◆ Required work
1. From the getMeasurementData documentation, extract the passage beginning at the words "#' @param cast" and ending after the words "M14 <- getMeasurementData(14)", copied word for word.
2. In the getMeasurementData documentation, what naming standard should species names given to the MSW05Binomial parameter follow?

◆ Text
▼

R/getMeasurementData.R

#' Get a table of trait measurements from YouTheria
#' 
#' Retrieves a \code{data.frame} of trait measurements with facilities to select by
#' location, species name and/or measurement type.
#' 
#' @param measurementType Measurement types to collect data for. If \code{NULL} (default),
#'        all measurement types are returned. Can also be 'numeric' or 'character' (or a
#'        list of either type) and will filter by MeasurementTypeID and the measurement
#'        respectivly. MeasurementTypeIDs and names can be found using getMeasurementTypes().
#' @param MSW93Binomial Character giving the latin name of a species (or list of species)
#'        for which measurements are required. Naming should follow Mammal Species of the 
#'        World 1993.
#' @param MSW05Binomial Character giving the latin name of a species (or list of species)
#'        for which measurements are required. Naming should follow Mammal Species of the 
#'        World 2005.
#' @param country Character specifying the country from which you wish to collect data.
#'        If \code{NULL} all data is retrieved. If specified then \code{locationOnly}
#'        is set to \code{TRUE}
#' @param StudyUnitId Numeric specifying the StudyUnitId from which you wish to collect data.
#'        If \code{NULL} all data is retrieved
#' @param locationData Logial dictating whether location information should be added to the
#'        output. Defualt is \code{FALSE} but is set to \code{TRUE} if either StudyUnitId or
#'        country are specified.
#' @param locationOnly If \code{TRUE} data is only be returned if it has location information.
#' @param cast If \code{TRUE} (default) then the data is cast so that each observation 
#'        is one row in the output. If false then each observation has one row for 
#'        each data element recorded (i.e. range, mean, units, etc)
#' @param silent If \code{TRUE} progress reporting is silenced
#' 
#' @return A \code{data.frame} with each row giving a trait measurement        
#' @export
#' @import reshape2
#' @examples
#' 
#' \dontrun{
#' # Select measurement type by id
#' M14 <- getMeasurementData(14)
#' M22_7_2 <- getMeasurementData(c(22,7,2))
#' 
#' # Select measurement type by name
#' WM <- getMeasurementData('Wing Morphology')
#' WM_TN <- getMeasurementData(c('Wing Morphology','Teat Number'))
#' 
#' # Select by measurement type and species name
#' PpPr_bodymass <- getMeasurementData(measurementType = 1,
#'                                     MSW93Binomial = c('Pongo pygmaeus','Peroryctes raffrayana'))

▲

◆ Material supplied
▼

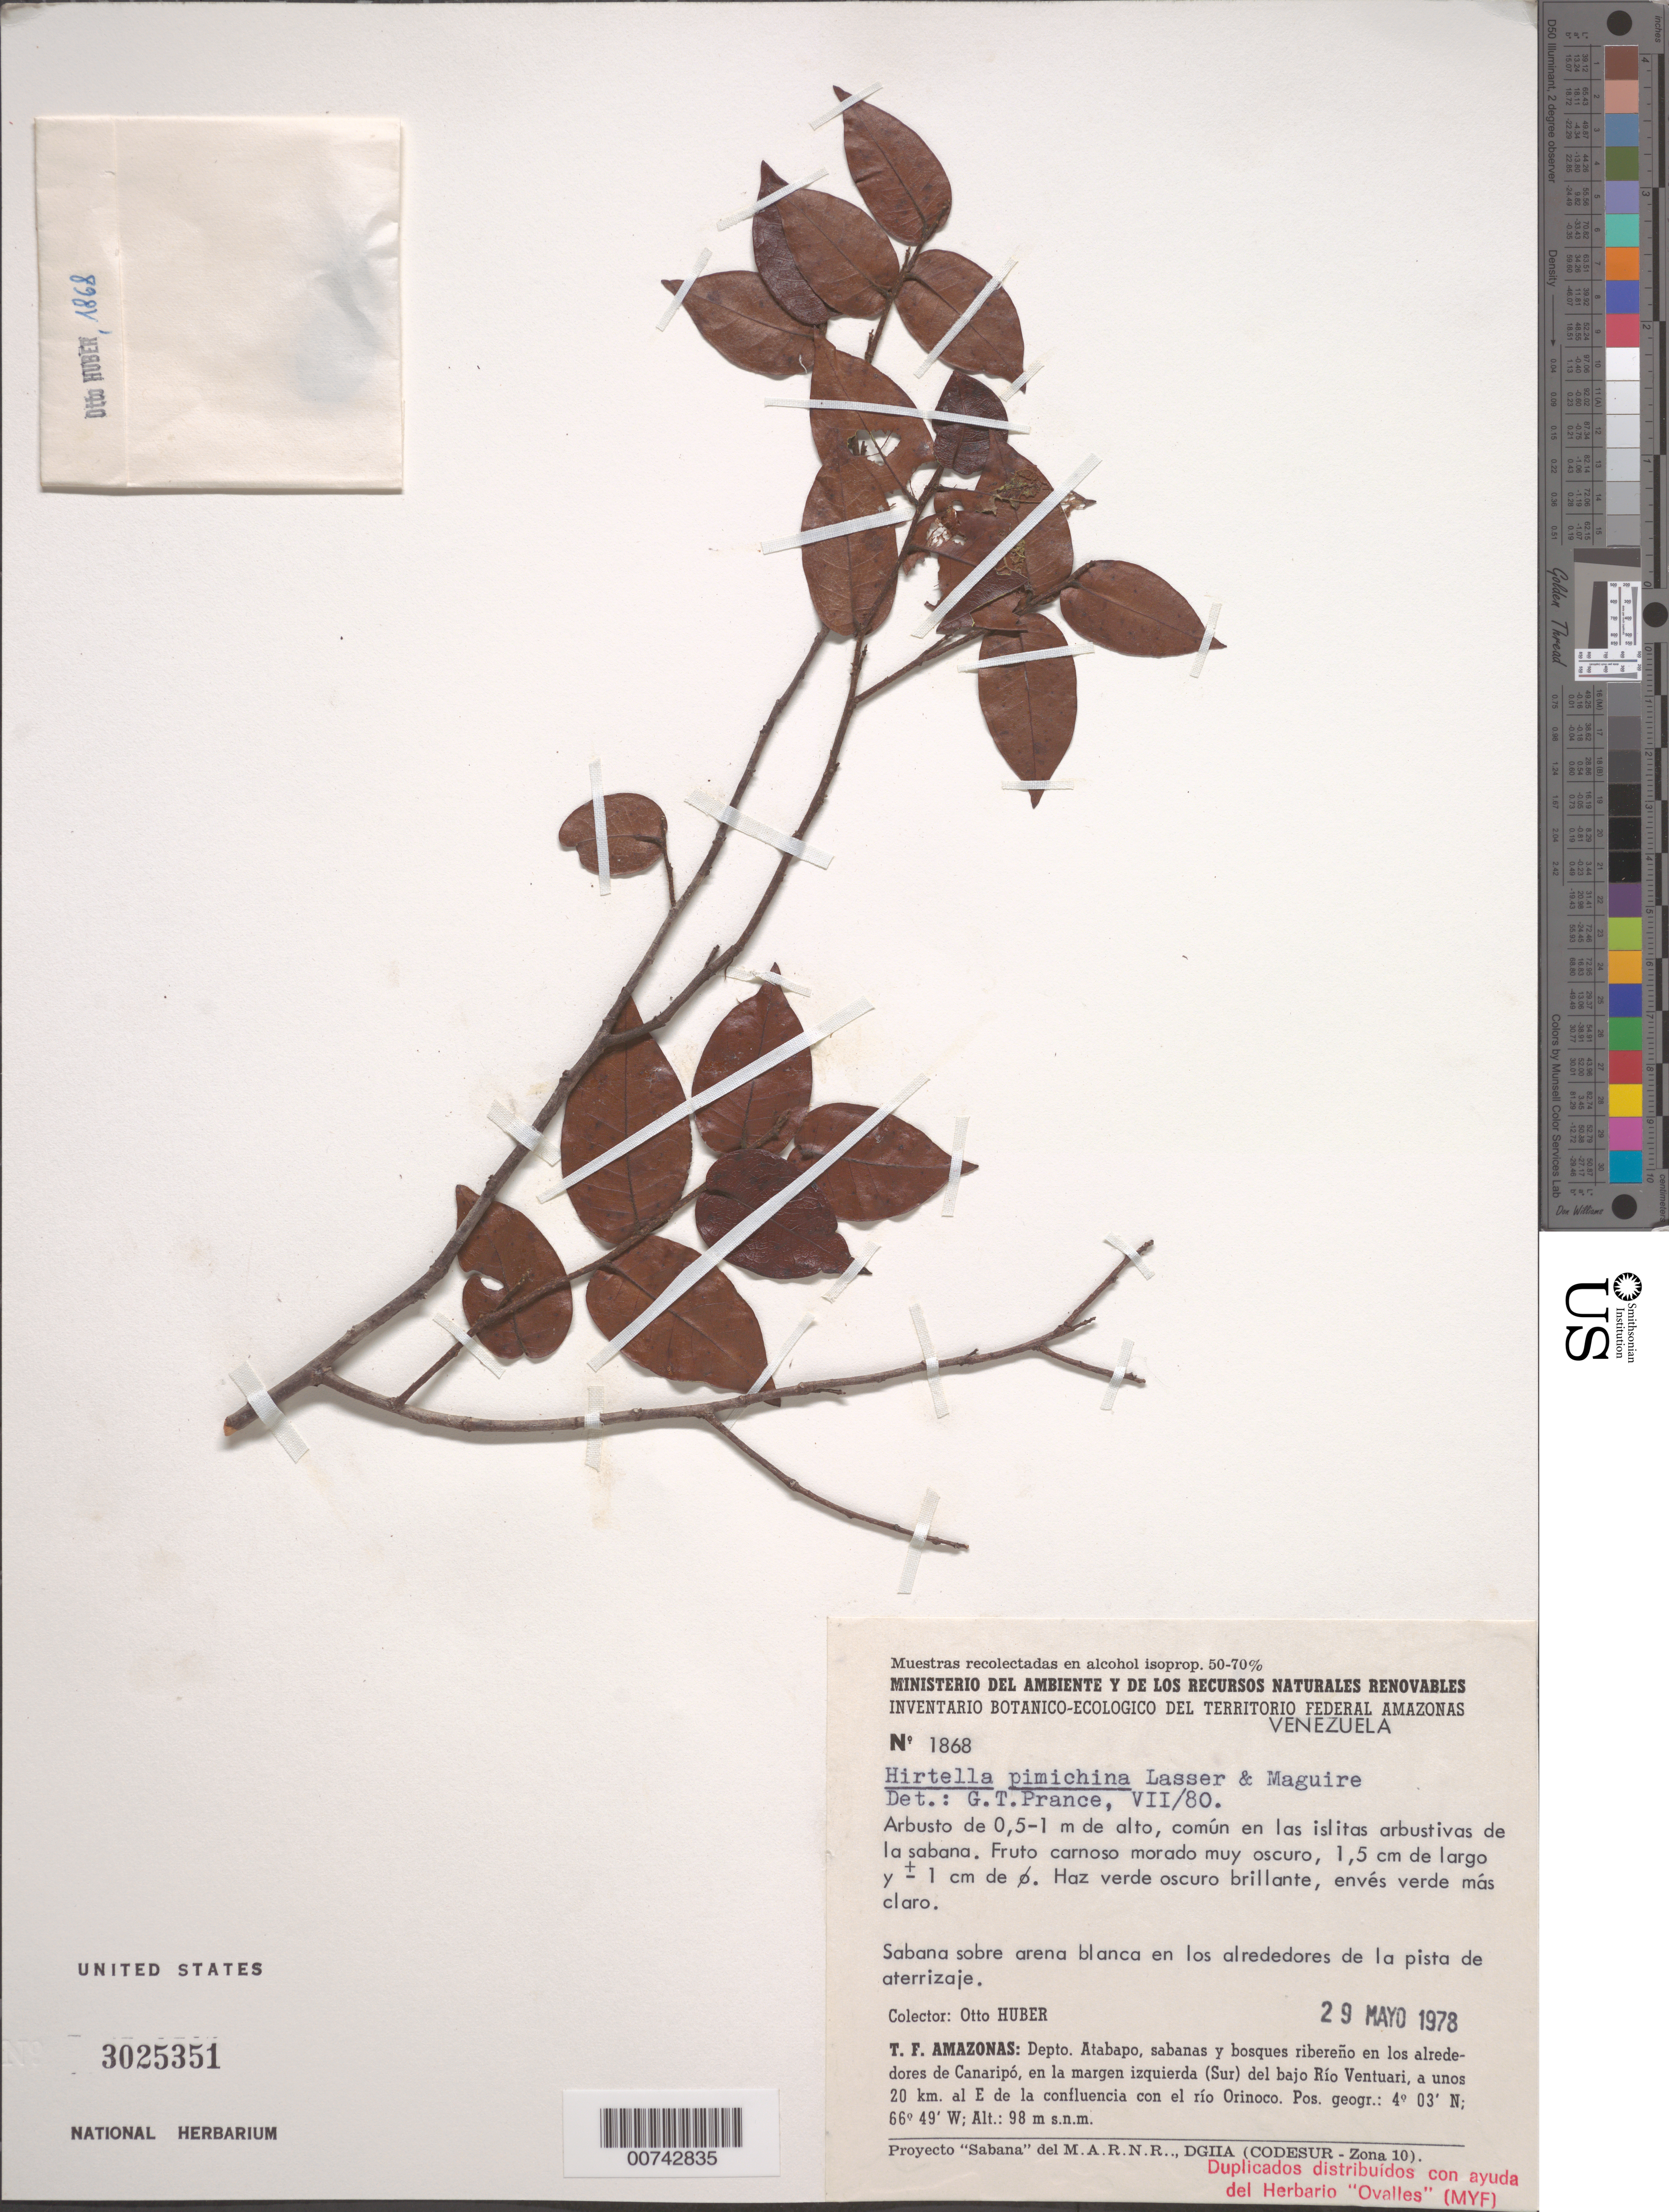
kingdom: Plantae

▲
▼

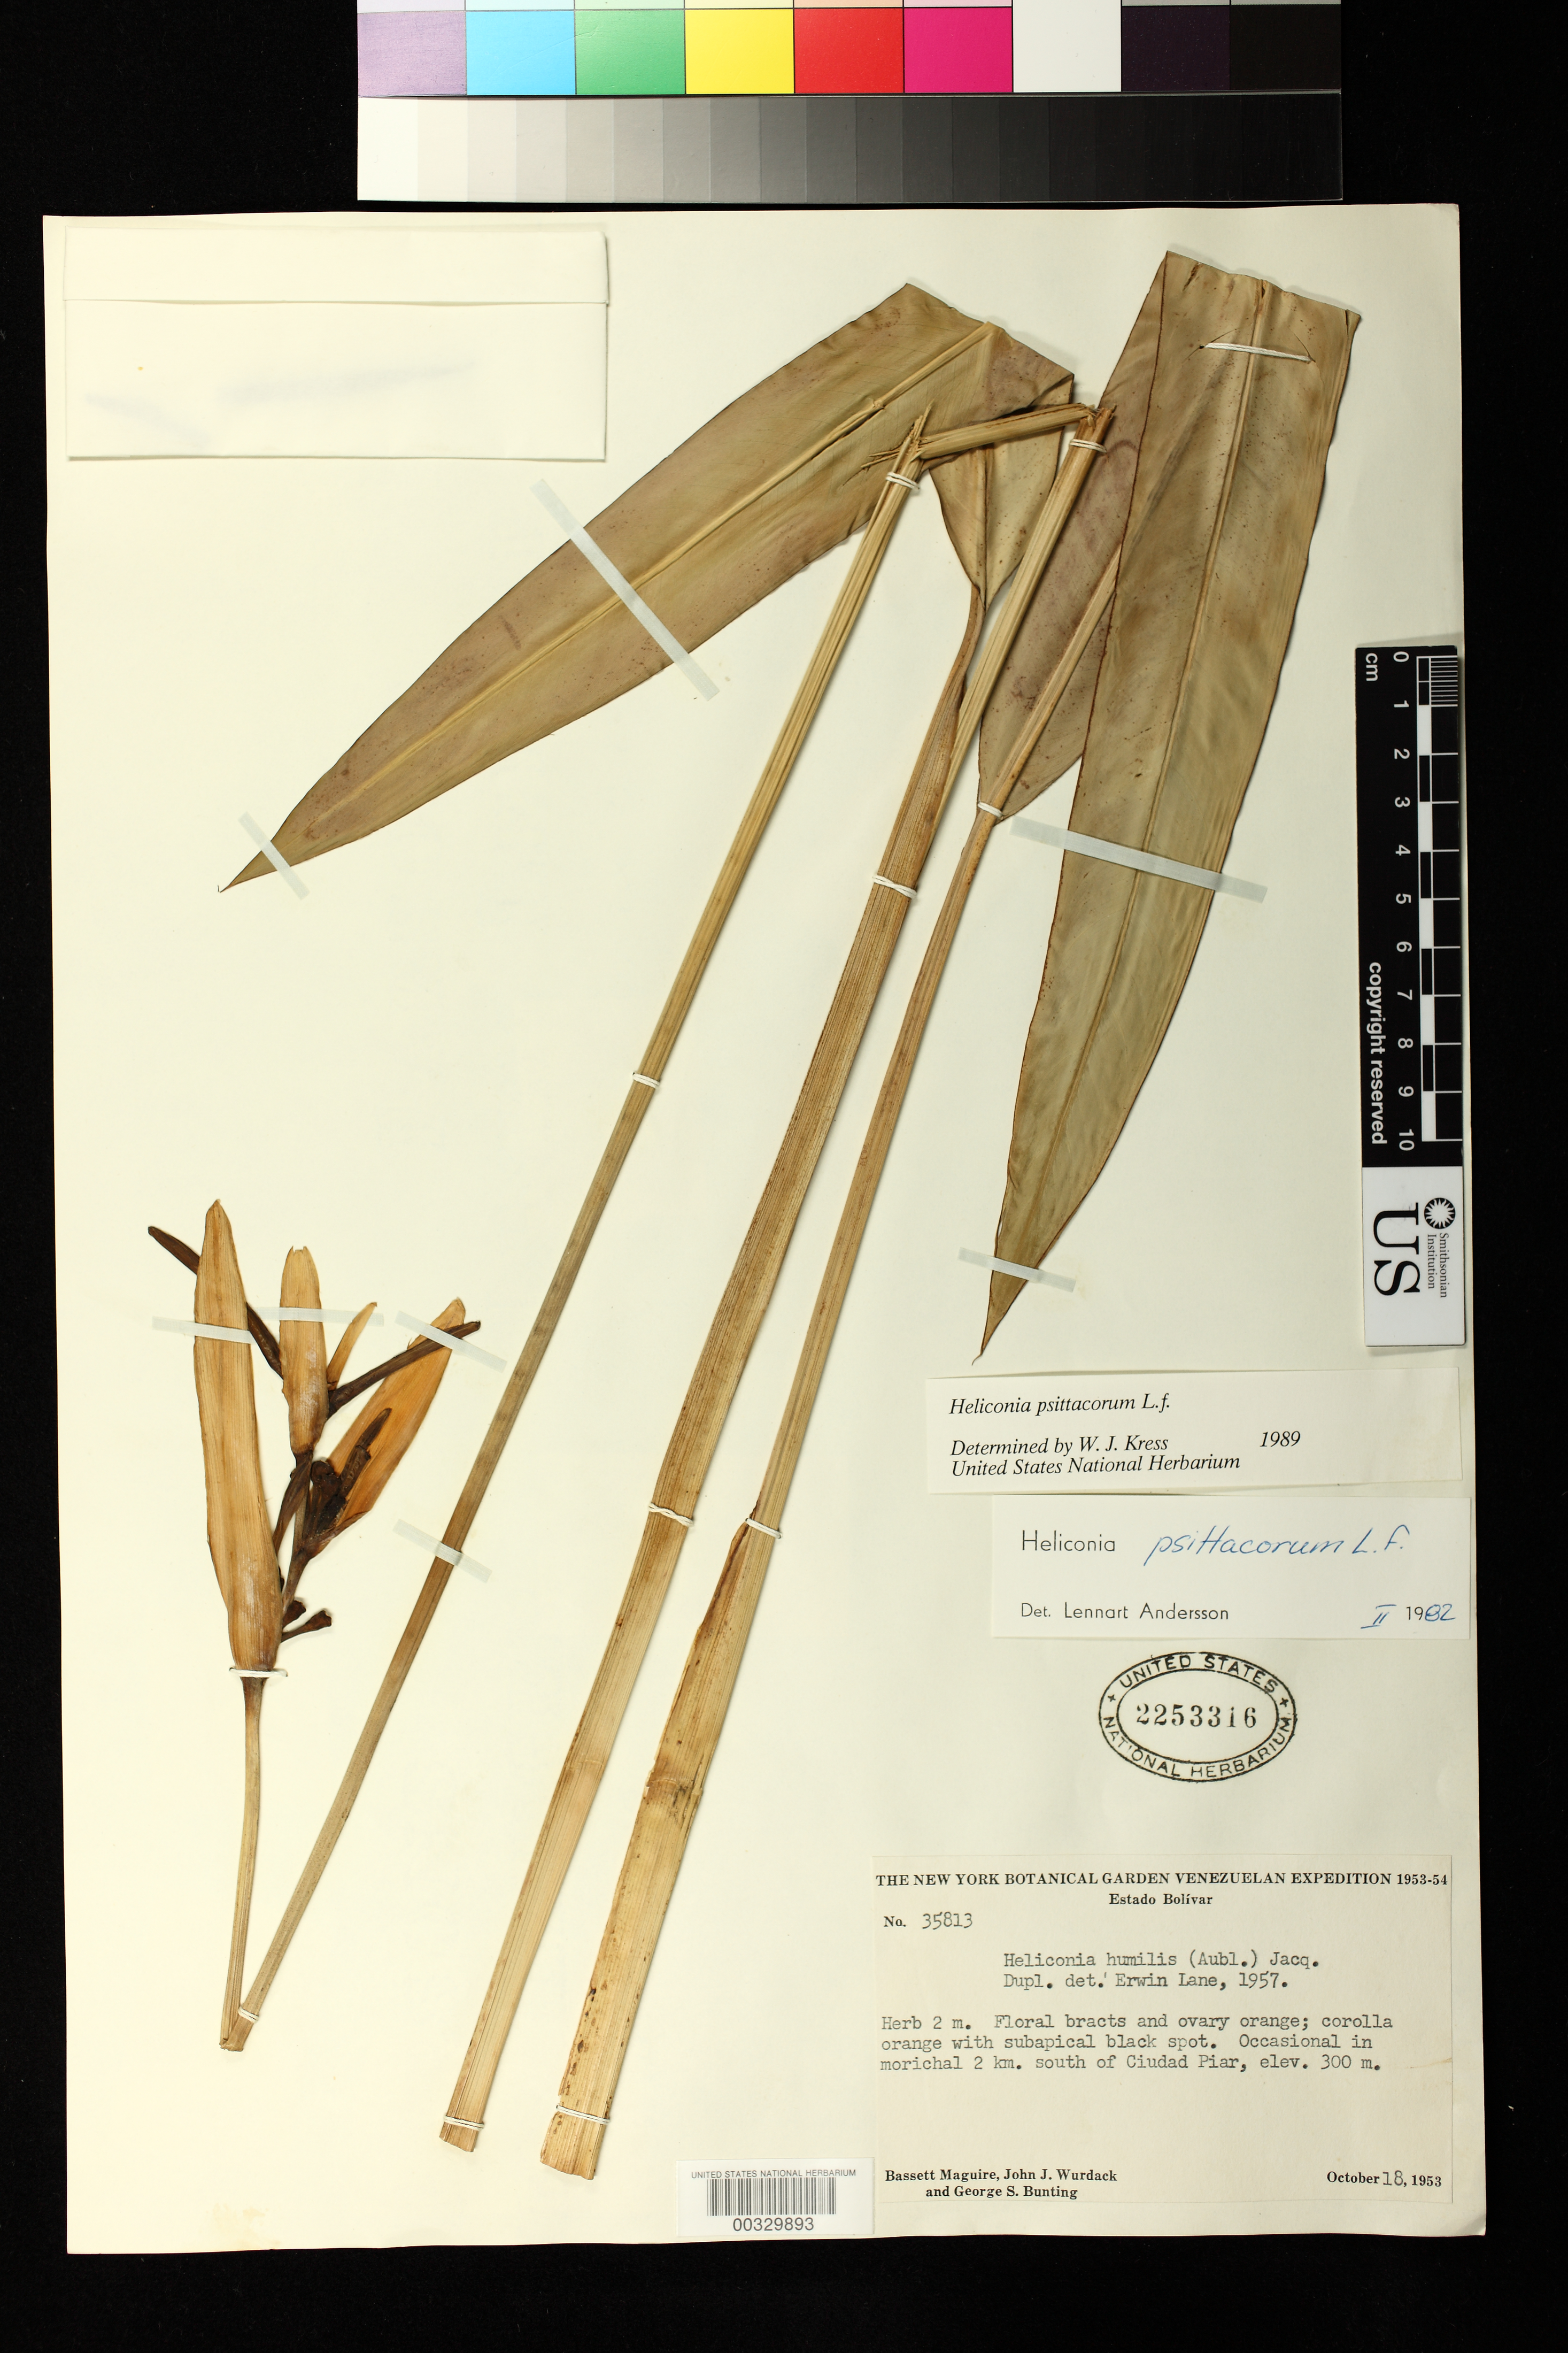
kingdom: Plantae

▲

◆ The solutions
1.
#' @param cast If \code{TRUE} (default) then the data is cast so that each observation 
#'        is one row in the output. If false then each observation has one row for 
#'        each data element recorded (i.e. range, mean, units, etc)
#' @param silent If \code{TRUE} progress reporting is silenced
#' 
#' @return A \code{data.frame} with each row giving a trait measurement        
#' @export
#' @import reshape2
#' @examples
#' 
#' \dontrun{
#' # Select measurement type by id
#' M14 <- getMeasurementData(14)

2. Mammal Species of the World 2005.